#### Set problem:
Rewrite the lines below, putting "Copy out" in place of every "Transcribe" and keeping everything else the same.

— begin —

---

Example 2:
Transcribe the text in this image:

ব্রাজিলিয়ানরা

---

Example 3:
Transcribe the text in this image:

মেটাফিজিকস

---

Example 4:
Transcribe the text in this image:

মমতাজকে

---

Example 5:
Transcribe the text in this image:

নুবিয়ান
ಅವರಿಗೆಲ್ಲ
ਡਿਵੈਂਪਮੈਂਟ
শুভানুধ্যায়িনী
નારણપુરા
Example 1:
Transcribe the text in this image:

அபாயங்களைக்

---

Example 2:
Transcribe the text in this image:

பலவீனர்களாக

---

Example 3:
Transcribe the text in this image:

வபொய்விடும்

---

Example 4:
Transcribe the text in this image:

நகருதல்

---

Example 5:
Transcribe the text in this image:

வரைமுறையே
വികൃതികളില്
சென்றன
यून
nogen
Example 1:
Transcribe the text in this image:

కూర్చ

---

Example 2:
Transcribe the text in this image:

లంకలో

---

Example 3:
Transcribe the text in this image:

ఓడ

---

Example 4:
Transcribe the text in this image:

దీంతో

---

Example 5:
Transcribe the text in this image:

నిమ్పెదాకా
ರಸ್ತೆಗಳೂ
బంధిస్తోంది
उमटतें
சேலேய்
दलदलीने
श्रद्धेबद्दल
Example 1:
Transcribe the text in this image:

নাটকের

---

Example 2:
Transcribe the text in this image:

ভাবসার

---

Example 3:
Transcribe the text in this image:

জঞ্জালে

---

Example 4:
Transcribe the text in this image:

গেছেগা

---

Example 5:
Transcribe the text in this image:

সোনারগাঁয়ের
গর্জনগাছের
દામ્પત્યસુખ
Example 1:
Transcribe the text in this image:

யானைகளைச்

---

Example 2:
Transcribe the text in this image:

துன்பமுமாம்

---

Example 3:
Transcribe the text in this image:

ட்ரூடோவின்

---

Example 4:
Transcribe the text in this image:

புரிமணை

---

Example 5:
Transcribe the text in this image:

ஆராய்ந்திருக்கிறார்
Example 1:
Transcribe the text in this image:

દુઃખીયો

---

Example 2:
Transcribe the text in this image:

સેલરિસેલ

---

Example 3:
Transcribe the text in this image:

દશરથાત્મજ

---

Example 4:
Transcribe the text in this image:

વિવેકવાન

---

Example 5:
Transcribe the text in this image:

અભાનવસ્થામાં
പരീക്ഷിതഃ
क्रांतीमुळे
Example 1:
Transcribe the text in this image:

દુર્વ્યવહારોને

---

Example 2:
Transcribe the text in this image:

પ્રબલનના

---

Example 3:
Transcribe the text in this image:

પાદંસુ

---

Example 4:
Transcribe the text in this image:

— end —

#### Answer below:
---

Example 2:
Copy out the text in this image:

ব্রাজিলিয়ানরা

---

Example 3:
Copy out the text in this image:

মেটাফিজিকস

---

Example 4:
Copy out the text in this image:

মমতাজকে

---

Example 5:
Copy out the text in this image:

নুবিয়ান
ಅವರಿಗೆಲ್ಲ
ਡਿਵੈਂਪਮੈਂਟ
শুভানুধ্যায়িনী
નારણપુરા
Example 1:
Copy out the text in this image:

அபாயங்களைக்

---

Example 2:
Copy out the text in this image:

பலவீனர்களாக

---

Example 3:
Copy out the text in this image:

வபொய்விடும்

---

Example 4:
Copy out the text in this image:

நகருதல்

---

Example 5:
Copy out the text in this image:

வரைமுறையே
വികൃതികളില്
சென்றன
यून
nogen
Example 1:
Copy out the text in this image:

కూర్చ

---

Example 2:
Copy out the text in this image:

లంకలో

---

Example 3:
Copy out the text in this image:

ఓడ

---

Example 4:
Copy out the text in this image:

దీంతో

---

Example 5:
Copy out the text in this image:

నిమ్పెదాకా
ರಸ್ತೆಗಳೂ
బంధిస్తోంది
उमटतें
சேலேய்
दलदलीने
श्रद्धेबद्दल
Example 1:
Copy out the text in this image:

নাটকের

---

Example 2:
Copy out the text in this image:

ভাবসার

---

Example 3:
Copy out the text in this image:

জঞ্জালে

---

Example 4:
Copy out the text in this image:

গেছেগা

---

Example 5:
Copy out the text in this image:

সোনারগাঁয়ের
গর্জনগাছের
દામ્પત્યસુખ
Example 1:
Copy out the text in this image:

யானைகளைச்

---

Example 2:
Copy out the text in this image:

துன்பமுமாம்

---

Example 3:
Copy out the text in this image:

ட்ரூடோவின்

---

Example 4:
Copy out the text in this image:

புரிமணை

---

Example 5:
Copy out the text in this image:

ஆராய்ந்திருக்கிறார்
Example 1:
Copy out the text in this image:

દુઃખીયો

---

Example 2:
Copy out the text in this image:

સેલરિસેલ

---

Example 3:
Copy out the text in this image:

દશરથાત્મજ

---

Example 4:
Copy out the text in this image:

વિવેકવાન

---

Example 5:
Copy out the text in this image:

અભાનવસ્થામાં
പരീക്ഷിതഃ
क्रांतीमुळे
Example 1:
Copy out the text in this image:

દુર્વ્યવહારોને

---

Example 2:
Copy out the text in this image:

પ્રબલનના

---

Example 3:
Copy out the text in this image:

પાદંસુ

---

Example 4:
Copy out the text in this image:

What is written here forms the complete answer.